[Opening Passage to read section]

The Audible Doctor Discusses 50 Cent’s Jenga Skills


Editor’s note: In Tweets is Watching, Phillip Mlynar asks local artists questions based solely on the contents of their Twitter timeline.

As part of the Brown Bag Allstars, The Audible Doctor has held down an esteemed position in the New York City rap underground for a while now. 2014 is shaping up to be the year his profile rises, though, not least because he’s the man behind the boards for 50 Cent’s latest song, the infectiously brooding “This Is Murder Not Music.” We ran through the good doc’s Twitter timeline to chat about his G-Unit connection, his Jenga skills, and how the current freeze affects his beat-making science.

See also: Brown Bag AllStars’ J57 Has a Dog Named Suri, Is the King of Finding Vinyl on the Street

Is it really too cold to make beats?
It is. My apartment sucks. We have no weather-proofing or insulation so you can pretty much feel the breeze in our apartment when it gets cold. It’s freezing and it gets too cold to literally make beats — you need to be under the covers or something. So last night I went and bought a space-heater so I can make beats today ’cause it literally gets too fuckin’ cold in the studio.

[Closing Passage to read section]
[Opening Extracted data section]

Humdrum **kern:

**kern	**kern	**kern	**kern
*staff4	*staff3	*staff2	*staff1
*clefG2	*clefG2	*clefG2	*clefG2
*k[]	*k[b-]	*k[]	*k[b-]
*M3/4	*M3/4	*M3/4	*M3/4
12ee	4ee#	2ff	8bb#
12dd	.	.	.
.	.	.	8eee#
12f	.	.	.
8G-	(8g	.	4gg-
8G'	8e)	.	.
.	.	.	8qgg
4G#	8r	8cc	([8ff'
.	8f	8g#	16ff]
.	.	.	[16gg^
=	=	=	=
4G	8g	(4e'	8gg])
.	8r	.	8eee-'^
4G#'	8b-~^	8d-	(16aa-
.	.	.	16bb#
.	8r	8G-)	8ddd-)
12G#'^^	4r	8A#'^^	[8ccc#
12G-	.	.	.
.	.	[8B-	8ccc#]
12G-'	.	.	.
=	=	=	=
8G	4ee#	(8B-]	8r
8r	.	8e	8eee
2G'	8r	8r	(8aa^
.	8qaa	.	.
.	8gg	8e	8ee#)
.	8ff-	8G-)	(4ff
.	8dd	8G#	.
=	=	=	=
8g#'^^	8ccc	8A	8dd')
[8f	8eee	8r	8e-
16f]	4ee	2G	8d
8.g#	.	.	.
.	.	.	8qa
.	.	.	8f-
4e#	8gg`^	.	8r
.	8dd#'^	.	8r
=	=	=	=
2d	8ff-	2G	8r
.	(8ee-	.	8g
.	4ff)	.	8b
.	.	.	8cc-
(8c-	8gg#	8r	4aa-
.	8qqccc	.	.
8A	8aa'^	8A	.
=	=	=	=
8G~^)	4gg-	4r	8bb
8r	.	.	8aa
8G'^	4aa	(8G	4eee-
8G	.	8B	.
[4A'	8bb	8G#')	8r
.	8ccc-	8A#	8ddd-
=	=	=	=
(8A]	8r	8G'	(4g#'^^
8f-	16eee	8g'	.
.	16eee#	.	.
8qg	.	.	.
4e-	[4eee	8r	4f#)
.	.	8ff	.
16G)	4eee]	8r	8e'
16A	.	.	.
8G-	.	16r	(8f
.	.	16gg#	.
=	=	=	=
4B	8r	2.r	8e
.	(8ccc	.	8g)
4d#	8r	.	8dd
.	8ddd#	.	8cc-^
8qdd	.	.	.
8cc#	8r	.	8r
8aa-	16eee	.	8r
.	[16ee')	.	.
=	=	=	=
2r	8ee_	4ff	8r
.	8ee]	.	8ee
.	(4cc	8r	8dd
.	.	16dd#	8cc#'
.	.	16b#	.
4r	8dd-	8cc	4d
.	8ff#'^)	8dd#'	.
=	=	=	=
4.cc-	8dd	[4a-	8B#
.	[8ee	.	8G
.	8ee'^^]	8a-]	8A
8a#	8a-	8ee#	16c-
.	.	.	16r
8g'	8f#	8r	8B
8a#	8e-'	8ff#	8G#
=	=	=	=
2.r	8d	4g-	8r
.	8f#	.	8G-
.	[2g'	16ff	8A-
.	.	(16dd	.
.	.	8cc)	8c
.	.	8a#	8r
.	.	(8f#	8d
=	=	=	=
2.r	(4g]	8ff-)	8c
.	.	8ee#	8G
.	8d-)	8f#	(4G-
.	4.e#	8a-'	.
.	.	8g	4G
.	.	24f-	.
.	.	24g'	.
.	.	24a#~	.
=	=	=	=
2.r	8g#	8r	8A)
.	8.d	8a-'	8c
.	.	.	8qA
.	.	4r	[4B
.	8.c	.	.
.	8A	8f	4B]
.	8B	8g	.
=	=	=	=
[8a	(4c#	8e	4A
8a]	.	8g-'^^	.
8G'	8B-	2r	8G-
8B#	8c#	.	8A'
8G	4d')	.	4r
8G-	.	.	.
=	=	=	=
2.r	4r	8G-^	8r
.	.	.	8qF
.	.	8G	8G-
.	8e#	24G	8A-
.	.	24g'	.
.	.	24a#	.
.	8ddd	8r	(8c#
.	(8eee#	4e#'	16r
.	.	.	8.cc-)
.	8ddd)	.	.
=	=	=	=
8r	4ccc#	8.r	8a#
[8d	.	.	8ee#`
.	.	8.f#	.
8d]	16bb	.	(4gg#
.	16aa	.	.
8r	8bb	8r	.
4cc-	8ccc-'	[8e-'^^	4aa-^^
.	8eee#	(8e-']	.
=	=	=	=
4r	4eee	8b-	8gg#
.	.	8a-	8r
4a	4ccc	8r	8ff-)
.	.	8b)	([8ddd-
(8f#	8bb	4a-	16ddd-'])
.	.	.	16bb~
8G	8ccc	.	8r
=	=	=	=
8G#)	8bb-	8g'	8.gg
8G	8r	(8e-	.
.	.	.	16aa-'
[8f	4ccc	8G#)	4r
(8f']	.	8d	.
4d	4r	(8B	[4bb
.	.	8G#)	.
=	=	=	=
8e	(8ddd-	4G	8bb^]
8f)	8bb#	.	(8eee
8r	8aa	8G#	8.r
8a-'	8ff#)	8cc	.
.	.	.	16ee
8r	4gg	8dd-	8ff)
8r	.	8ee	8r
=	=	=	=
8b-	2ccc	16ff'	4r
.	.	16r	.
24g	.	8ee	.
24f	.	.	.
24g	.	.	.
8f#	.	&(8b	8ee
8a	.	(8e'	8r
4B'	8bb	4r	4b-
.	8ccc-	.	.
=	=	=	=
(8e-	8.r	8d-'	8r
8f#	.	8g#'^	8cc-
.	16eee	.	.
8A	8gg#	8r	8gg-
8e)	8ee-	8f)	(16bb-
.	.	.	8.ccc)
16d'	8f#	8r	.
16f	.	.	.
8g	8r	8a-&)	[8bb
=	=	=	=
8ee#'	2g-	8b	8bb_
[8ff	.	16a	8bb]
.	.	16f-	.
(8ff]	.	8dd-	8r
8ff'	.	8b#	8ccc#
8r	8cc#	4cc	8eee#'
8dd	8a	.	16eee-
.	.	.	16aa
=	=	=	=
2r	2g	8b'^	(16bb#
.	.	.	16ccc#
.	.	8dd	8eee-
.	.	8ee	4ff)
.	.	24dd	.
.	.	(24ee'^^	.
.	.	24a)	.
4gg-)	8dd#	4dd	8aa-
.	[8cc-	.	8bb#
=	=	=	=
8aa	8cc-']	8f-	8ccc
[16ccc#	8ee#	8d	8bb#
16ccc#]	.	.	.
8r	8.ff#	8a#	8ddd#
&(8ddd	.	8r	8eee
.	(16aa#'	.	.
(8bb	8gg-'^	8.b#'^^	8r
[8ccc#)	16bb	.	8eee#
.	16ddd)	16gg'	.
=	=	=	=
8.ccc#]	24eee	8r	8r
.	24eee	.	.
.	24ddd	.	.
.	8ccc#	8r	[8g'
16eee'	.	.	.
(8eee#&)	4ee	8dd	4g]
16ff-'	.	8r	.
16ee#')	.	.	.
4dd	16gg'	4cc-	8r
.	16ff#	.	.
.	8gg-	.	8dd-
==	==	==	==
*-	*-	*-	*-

[Closing Extracted data section]

Return, word for word, the section of the Audible Doctor interview that starts with the words "The Audible Doctor Discusses" and runs through the words "to make beats?".

Output below –
The Audible Doctor Discusses 50 Cent’s Jenga Skills


Editor’s note: In Tweets is Watching, Phillip Mlynar asks local artists questions based solely on the contents of their Twitter timeline.

As part of the Brown Bag Allstars, The Audible Doctor has held down an esteemed position in the New York City rap underground for a while now. 2014 is shaping up to be the year his profile rises, though, not least because he’s the man behind the boards for 50 Cent’s latest song, the infectiously brooding “This Is Murder Not Music.” We ran through the good doc’s Twitter timeline to chat about his G-Unit connection, his Jenga skills, and how the current freeze affects his beat-making science.

See also: Brown Bag AllStars’ J57 Has a Dog Named Suri, Is the King of Finding Vinyl on the Street

Is it really too cold to make beats?